Rick Perry's $487 Million Slush Fund Doesn't Need Your Stinkin' Audit
By Dana Liebelson
Watchdog groups have long argued that the Texas Enterprise Fund, a taxpayer-funded program that has awarded more than $487 million to big businesses that set up shop in the Lone Star State since 2004, is a slush fund that allows Gov. Rick Perry to reward allies and political donors. Despite the criticisms, the Texas State Auditor’s Office hasn’t examined the fund’s finances in at least a decade. Now a bipartisan group of state senators is pushing a bill that would subject the Enterprise Fund to an independent state audit. But Perry’s office won’t explain whether the governor backs the idea. Besides, it says, the state’s top three Republicans have everything under control.
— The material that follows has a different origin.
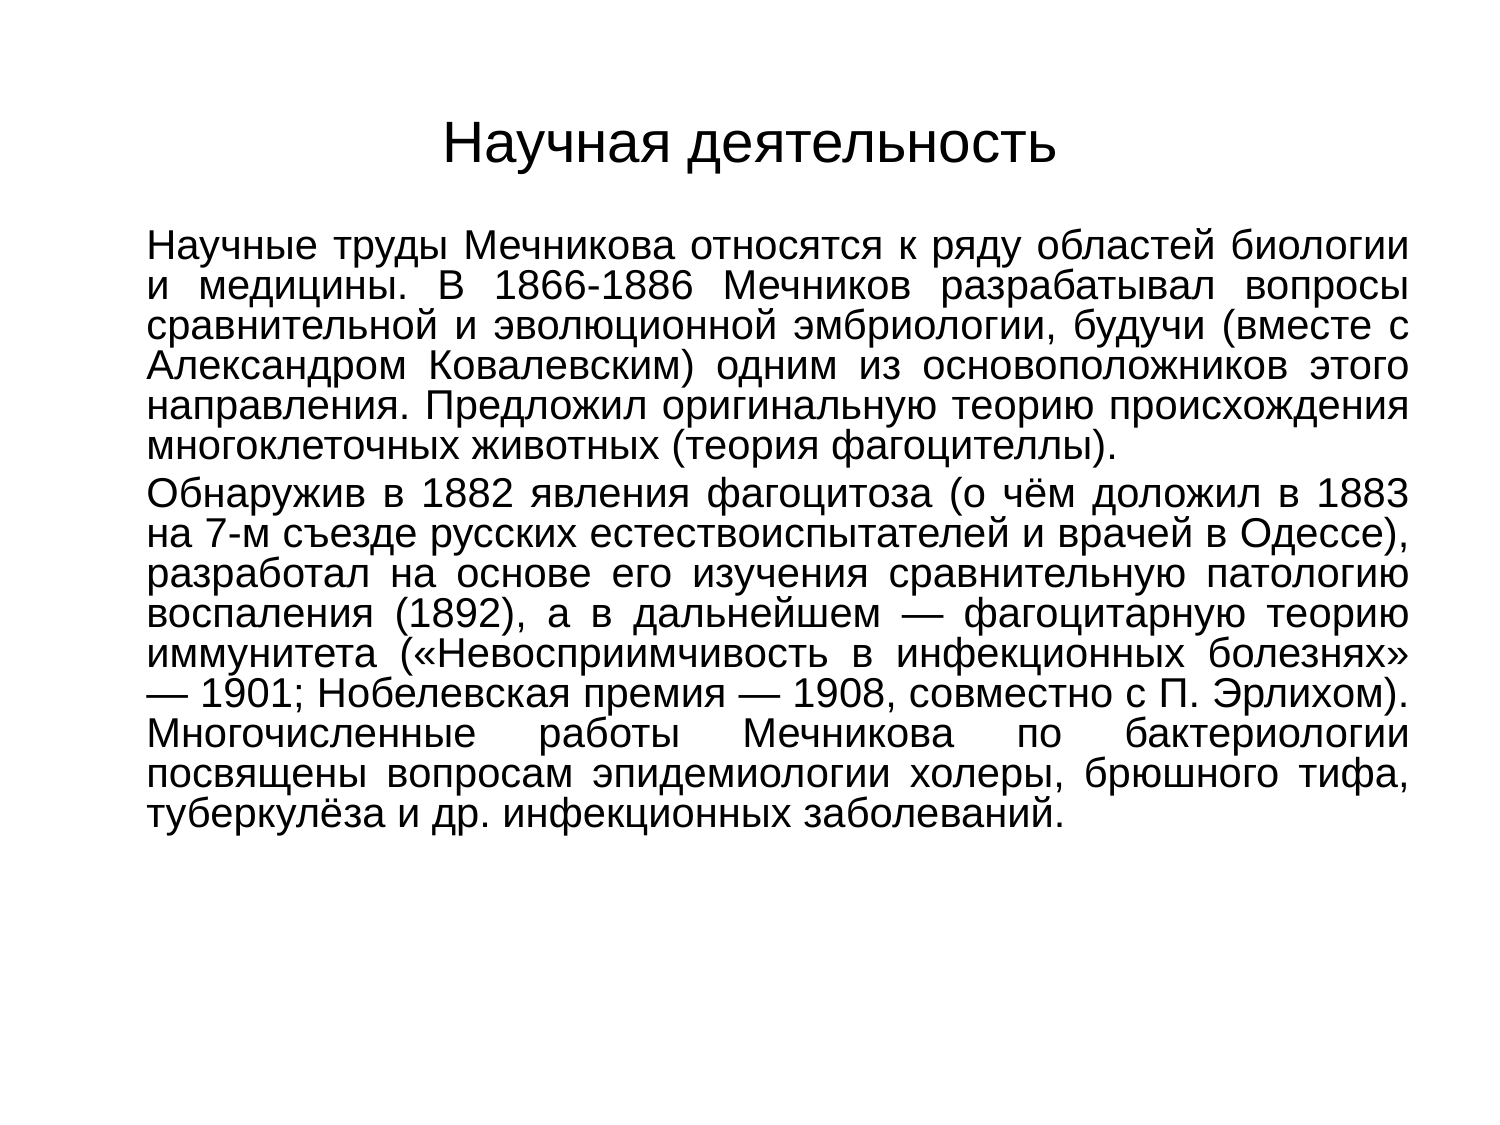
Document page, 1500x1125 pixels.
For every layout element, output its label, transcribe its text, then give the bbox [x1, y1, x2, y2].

list Научные труды Мечникова относятся к ряду областей биологии и медицины. В 1866-1886 Мечников разрабатывал вопросы сравнительной и эволюционной эмбриологии, будучи (вместе с Александром Ковалевским) одним из основоположников этого направления. Предложил оригинальную теорию происхождения многоклеточных животных (теория фагоцителлы). Обнаружив в 1882 явления фагоцитоза (о чём доложил в 1883 на 7-м съезде русских естествоиспытателей и врачей в Одессе), разработал на основе его изучения сравнительную патологию воспаления (1892), а в дальнейшем — фагоцитарную теорию иммунитета («Невосприимчивость в инфекционных болезнях» — 1901; Нобелевская премия — 1908, совместно с П. Эрлихом). Многочисленные работы Мечникова по бактериологии посвящены вопросам эпидемиологии холеры, брюшного тифа, туберкулёза и др. инфекционных заболеваний. [74, 219, 1426, 1059]
title Научная деятельность [74, 44, 1426, 219]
“Every project must receive unanimous approval from the governor, lieutenant governor, and House speaker,” says Lucy Nashed, a spokeswoman for Perry. “The Legislature reviews the state’s incentive funds every two years, and has continued to see the value in reauthorizing them every biennium since their inception.” Actually, lawmakers are not planning to give any more money to the fund in the 2014-15 fiscal year, according to the San Antonio Express-News. (There is still about $140 million left in the kitty.) And although Nashed says that Perry “will review any bill that makes it through the process and onto his desk,” she wouldn’t say whether he supports or opposes the bill that has been introduced.